We have been having difficulty in finding feed for our pack-mules recently, because the tropical vegetation was too rich for their constitutions, and dried grass was not available. Therefore one of the natives ingeniously suggested that the bunches of leaves be used for feed. He proceeded to pick up a bunch and give it to a mule hitched nearby. The animal sniffed at it, bit off one leaf and drew it into his mouth, then ejected it in evident distaste.
The leaf which he had wet in his mouth now had an entirely different appearance. Senor Alvarotez went up to it out of curiosity, looked at it closely, then uttered a startled ejaculation. There were plainly visible on the wet leaf the characters of the Inca alphabet.
This discovery confirmed the reports of several of the old Spanish historians, from one of whom I had occasion to quote in my first letter, but whose theories had been taken sceptically by the Bingham expedition. One of these theories was that the Incas wrote on leaves. It was not long before we had dipped a number of the leaves in water and translated the writing. This process revealed that the office we had unearthed was that of the university daily newspaper, and the bunches of leaves corresponded to the bound volumes of the sheet. I have chosen a selection at random, an editorial which explains itself:
"In truth to the scribes of this journal it is a matter of great debate and discouragement to answer the question which doth appear to us when we reflect upon how many there be among us who have not learned to relish the fruits of knowledge. 'How dull,' saith the uncultured as, yawning and stretching they emerge from the halls of learning. Wherefore must we abide these stupid dispensers of insipid facts. They interest us not with their long dissertations upon the doings of kings.
"We, who are not without some discernment of the untold blessedness of learning, deplore that there should be in this, the most deeply learned of institutions, those for whom not the joy of much travelling in the realms of books is the greatest good, but rather the vanities of the world as found in the neighborhood of Machu Picchu. But it availeth us naught. They are here and their number, is legion, these youths who would make of this great university a limbo of varieties.
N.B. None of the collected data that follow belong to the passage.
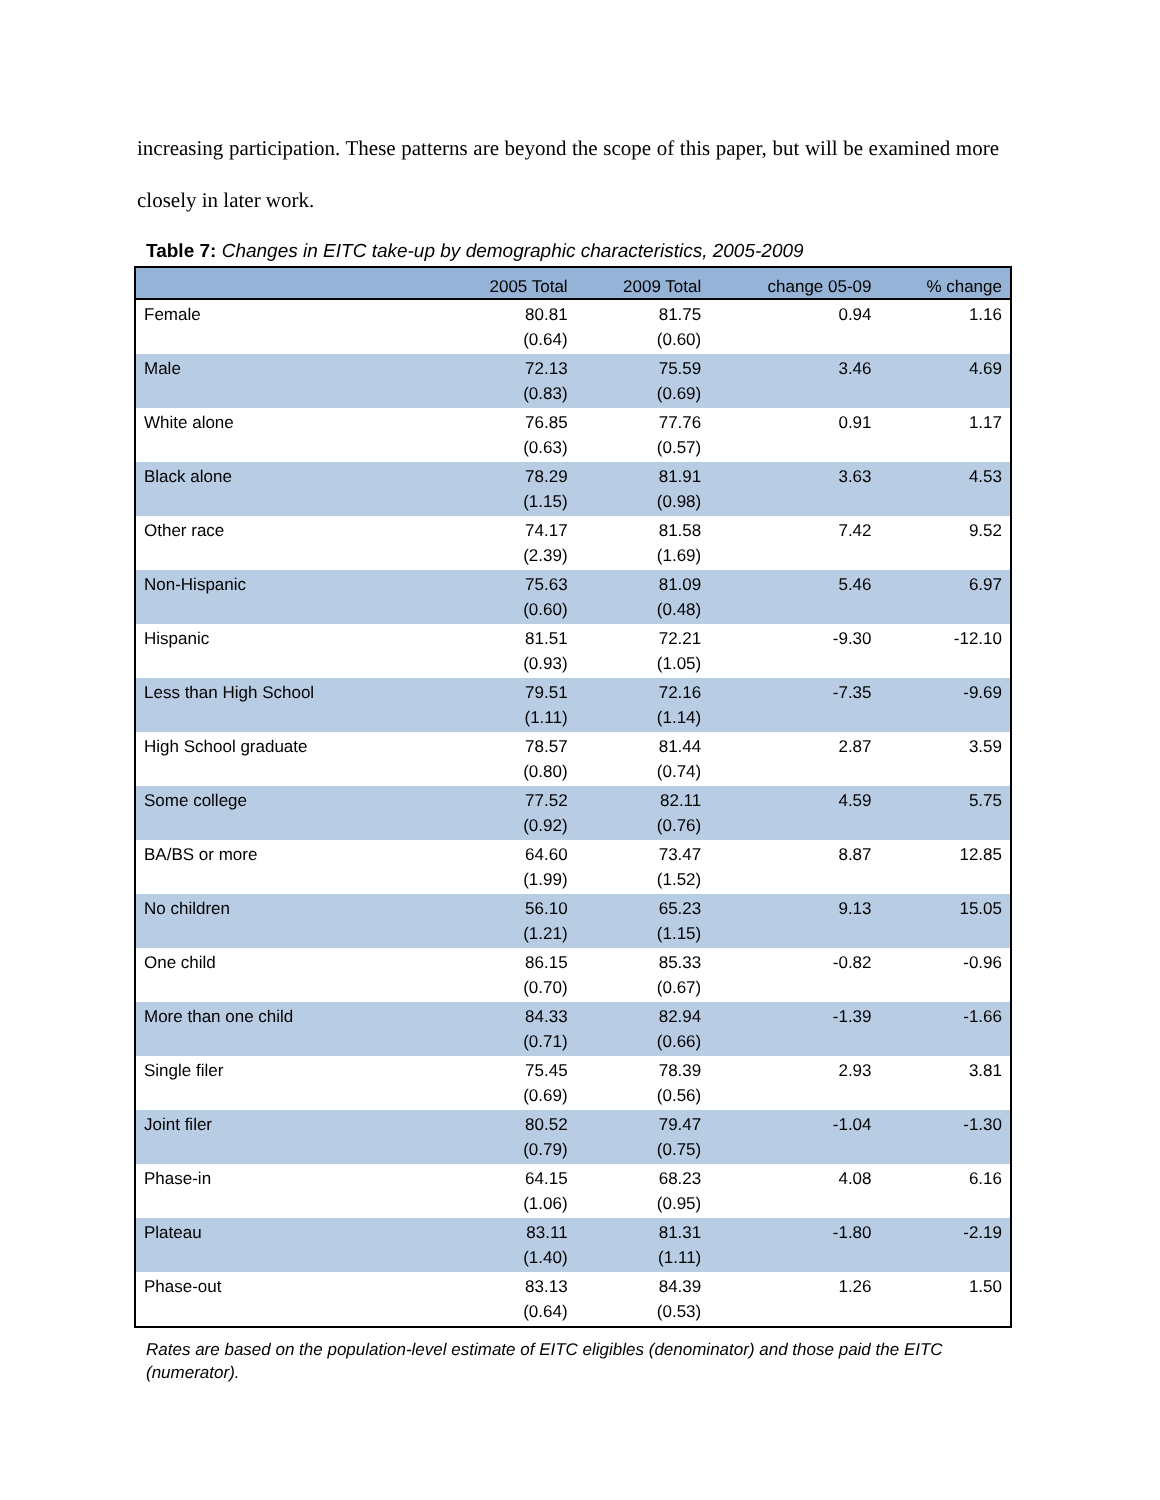increasing participation. These patterns are beyond the scope of this paper, but will be examined more closely in later work.
Table 7: Changes in EITC take-up by demographic characteristics, 2005-2009
| | 2005 Total | 2009 Total | change 05-09 | % change |
| --- | --- | --- | --- | --- |
| Female | 80.81 (0.64) | 81.75 (0.60) | 0.94 | 1.16 |
| Male | 72.13 (0.83) | 75.59 (0.69) | 3.46 | 4.69 |
| White alone | 76.85 (0.63) | 77.76 (0.57) | 0.91 | 1.17 |
| Black alone | 78.29 (1.15) | 81.91 (0.98) | 3.63 | 4.53 |
| Other race | 74.17 (2.39) | 81.58 (1.69) | 7.42 | 9.52 |
| Non-Hispanic | 75.63 (0.60) | 81.09 (0.48) | 5.46 | 6.97 |
| Hispanic | 81.51 (0.93) | 72.21 (1.05) | -9.30 | -12.10 |
| Less than High School | 79.51 (1.11) | 72.16 (1.14) | -7.35 | -9.69 |
| High School graduate | 78.57 (0.80) | 81.44 (0.74) | 2.87 | 3.59 |
| Some college | 77.52 (0.92) | 82.11 (0.76) | 4.59 | 5.75 |
| BA/BS or more | 64.60 (1.99) | 73.47 (1.52) | 8.87 | 12.85 |
| No children | 56.10 (1.21) | 65.23 (1.15) | 9.13 | 15.05 |
| One child | 86.15 (0.70) | 85.33 (0.67) | -0.82 | -0.96 |
| More than one child | 84.33 (0.71) | 82.94 (0.66) | -1.39 | -1.66 |
| Single filer | 75.45 (0.69) | 78.39 (0.56) | 2.93 | 3.81 |
| Joint filer | 80.52 (0.79) | 79.47 (0.75) | -1.04 | -1.30 |
| Phase-in | 64.15 (1.06) | 68.23 (0.95) | 4.08 | 6.16 |
| Plateau | 83.11 (1.40) | 81.31 (1.11) | -1.80 | -2.19 |
| Phase-out | 83.13 (0.64) | 84.39 (0.53) | 1.26 | 1.50 |
Rates are based on the population-level estimate of EITC eligibles (denominator) and those paid the EITC (numerator).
"But, indeed, even as it availeth not to rail at the unseeing, so it bespeaketh a mind of little spaciousness in him who will not bestir himself in the task of enlightenment. If the discourse of the learned professor interesteth not the common student it is not the latter who is alogether at fault. Perchance the lecture is indeed stupid, or perchance the student has not ever been awakened to the significance of learning.
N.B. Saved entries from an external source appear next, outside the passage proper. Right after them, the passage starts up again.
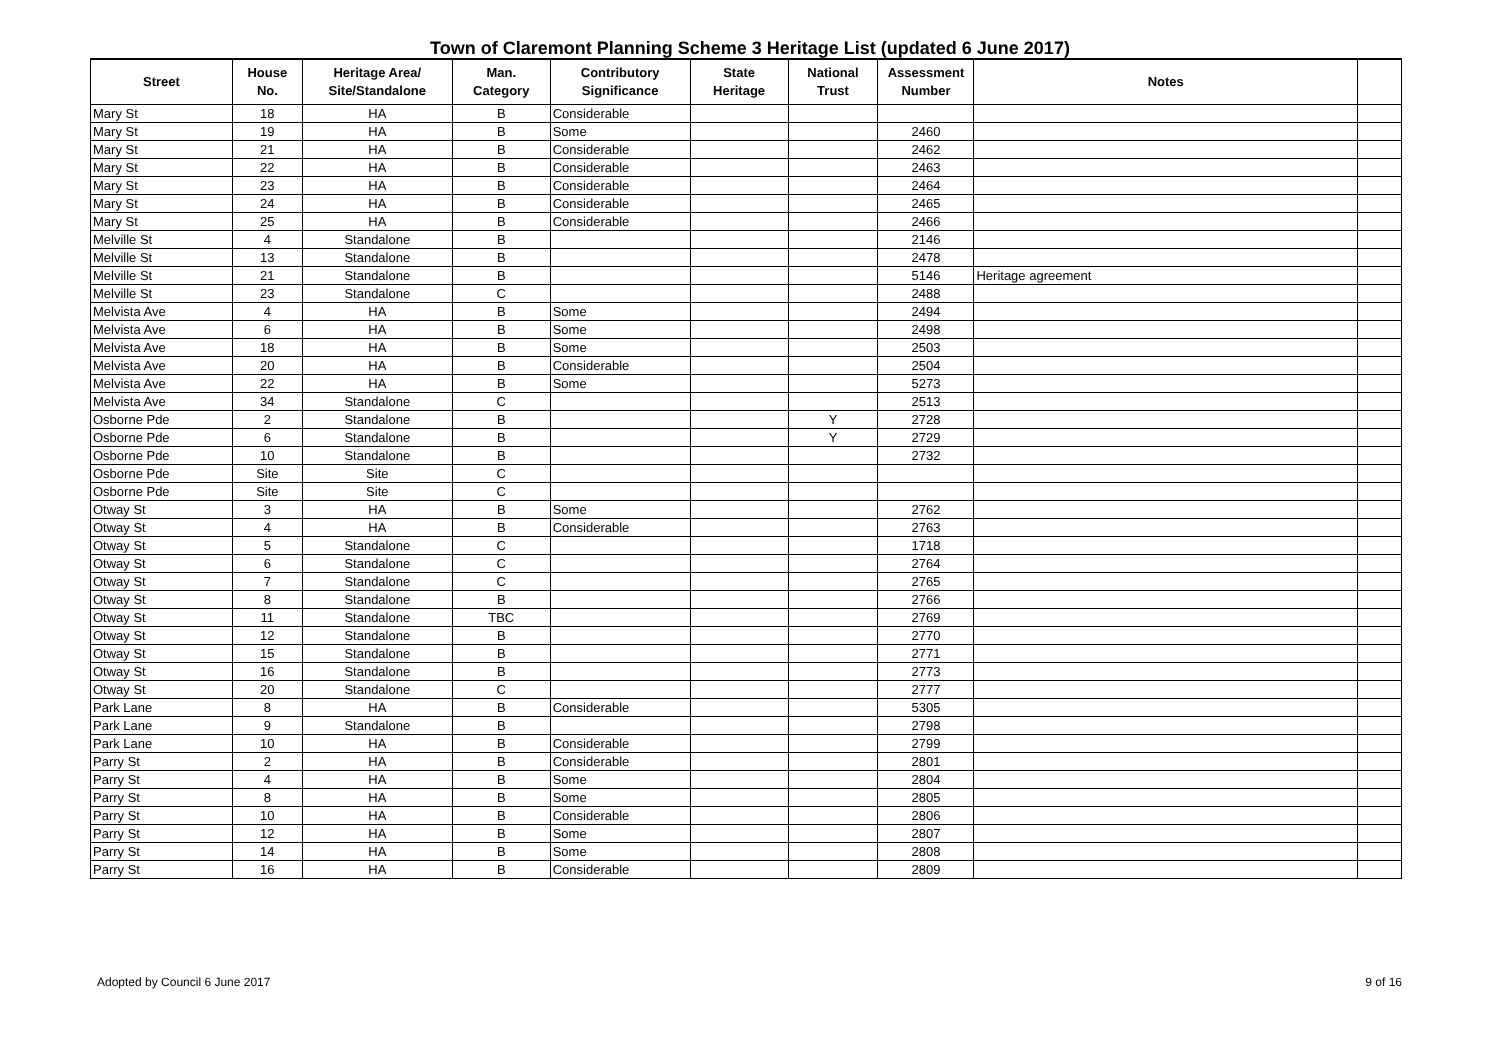Town of Claremont Planning Scheme 3 Heritage List (updated 6 June 2017)
| Street | House No. | Heritage Area/ Site/Standalone | Man. Category | Contributory Significance | State Heritage | National Trust | Assessment Number | Notes | |
| --- | --- | --- | --- | --- | --- | --- | --- | --- | --- |
| Mary St | 18 | HA | B | Considerable | | | | | |
| Mary St | 19 | HA | B | Some | | | 2460 | | |
| Mary St | 21 | HA | B | Considerable | | | 2462 | | |
| Mary St | 22 | HA | B | Considerable | | | 2463 | | |
| Mary St | 23 | HA | B | Considerable | | | 2464 | | |
| Mary St | 24 | HA | B | Considerable | | | 2465 | | |
| Mary St | 25 | HA | B | Considerable | | | 2466 | | |
| Melville St | 4 | Standalone | B | | | | 2146 | | |
| Melville St | 13 | Standalone | B | | | | 2478 | | |
| Melville St | 21 | Standalone | B | | | | 5146 | Heritage agreement | |
| Melville St | 23 | Standalone | C | | | | 2488 | | |
| Melvista Ave | 4 | HA | B | Some | | | 2494 | | |
| Melvista Ave | 6 | HA | B | Some | | | 2498 | | |
| Melvista Ave | 18 | HA | B | Some | | | 2503 | | |
| Melvista Ave | 20 | HA | B | Considerable | | | 2504 | | |
| Melvista Ave | 22 | HA | B | Some | | | 5273 | | |
| Melvista Ave | 34 | Standalone | C | | | | 2513 | | |
| Osborne Pde | 2 | Standalone | B | | | Y | 2728 | | |
| Osborne Pde | 6 | Standalone | B | | | Y | 2729 | | |
| Osborne Pde | 10 | Standalone | B | | | | 2732 | | |
| Osborne Pde | Site | Site | C | | | | | | |
| Osborne Pde | Site | Site | C | | | | | | |
| Otway St | 3 | HA | B | Some | | | 2762 | | |
| Otway St | 4 | HA | B | Considerable | | | 2763 | | |
| Otway St | 5 | Standalone | C | | | | 1718 | | |
| Otway St | 6 | Standalone | C | | | | 2764 | | |
| Otway St | 7 | Standalone | C | | | | 2765 | | |
| Otway St | 8 | Standalone | B | | | | 2766 | | |
| Otway St | 11 | Standalone | TBC | | | | 2769 | | |
| Otway St | 12 | Standalone | B | | | | 2770 | | |
| Otway St | 15 | Standalone | B | | | | 2771 | | |
| Otway St | 16 | Standalone | B | | | | 2773 | | |
| Otway St | 20 | Standalone | C | | | | 2777 | | |
| Park Lane | 8 | HA | B | Considerable | | | 5305 | | |
| Park Lane | 9 | Standalone | B | | | | 2798 | | |
| Park Lane | 10 | HA | B | Considerable | | | 2799 | | |
| Parry St | 2 | HA | B | Considerable | | | 2801 | | |
| Parry St | 4 | HA | B | Some | | | 2804 | | |
| Parry St | 8 | HA | B | Some | | | 2805 | | |
| Parry St | 10 | HA | B | Considerable | | | 2806 | | |
| Parry St | 12 | HA | B | Some | | | 2807 | | |
| Parry St | 14 | HA | B | Some | | | 2808 | | |
| Parry St | 16 | HA | B | Considerable | | | 2809 | | |
Adopted by Council 6 June 2017 9 of 16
"Wherefore, we commend unto the Circle of the Elders who forever labor that their charges may gather to the full the harvest of their studies without undue unpleasantness to the latter in the process thereof--we commend unto them the example of Doctor Choqqueguiran, our inspired instructor of logical disputation. It having occurred to him that his pupils were not entirely absorbed in the devolutions of his lectures he struck upon the happy thought of having his pupils demonstrate the workings of the principle of the syllogism by the acting of charades. Thereafter he discovered that the pupils waited upon the occurrence of his lectures with impatience.
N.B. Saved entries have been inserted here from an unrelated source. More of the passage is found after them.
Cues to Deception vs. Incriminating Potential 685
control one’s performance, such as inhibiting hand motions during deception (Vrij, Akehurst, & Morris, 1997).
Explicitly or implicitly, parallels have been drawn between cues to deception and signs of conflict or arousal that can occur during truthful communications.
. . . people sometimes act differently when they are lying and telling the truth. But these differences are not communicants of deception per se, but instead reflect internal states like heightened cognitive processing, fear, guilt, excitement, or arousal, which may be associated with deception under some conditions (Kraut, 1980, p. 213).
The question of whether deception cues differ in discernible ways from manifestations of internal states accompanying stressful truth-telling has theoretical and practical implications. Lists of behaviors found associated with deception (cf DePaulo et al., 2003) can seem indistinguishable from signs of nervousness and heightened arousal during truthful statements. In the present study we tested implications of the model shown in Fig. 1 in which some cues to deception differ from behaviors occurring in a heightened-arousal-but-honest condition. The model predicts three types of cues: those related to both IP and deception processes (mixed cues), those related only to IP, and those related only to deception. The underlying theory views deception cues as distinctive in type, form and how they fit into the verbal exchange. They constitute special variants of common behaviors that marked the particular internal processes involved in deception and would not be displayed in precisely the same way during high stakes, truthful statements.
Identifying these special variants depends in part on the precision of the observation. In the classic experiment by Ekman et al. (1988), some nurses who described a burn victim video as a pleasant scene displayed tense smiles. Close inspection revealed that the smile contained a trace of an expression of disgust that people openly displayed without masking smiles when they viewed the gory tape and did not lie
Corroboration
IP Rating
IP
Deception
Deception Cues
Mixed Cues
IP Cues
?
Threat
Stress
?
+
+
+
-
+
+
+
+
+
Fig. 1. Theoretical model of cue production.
"Indeed, does there not lie here the solution to the puzzle? For is there a subject so abstruse that it may not be made more attractive to even the most uninspired by means such as these? For example, could not a minstrel of talent be employed to enliven the teaching of history by representing the famous characters of the past?
"Providence will bear us out that their presence is to be lamented--these who come here for what they term social training, and for naught else. But we cannot be rid of them. If we desire a universal interest in the halls of learning, there must be made an effort to entice the blunter spirits away from the lures of Machu-Picchu". Cordially yours. J. BLAIR-DUNCAN
With the University of Nueva Barcelona Peruvian Expedition, near Machu-Pleehu, Peru, October 29, 1921.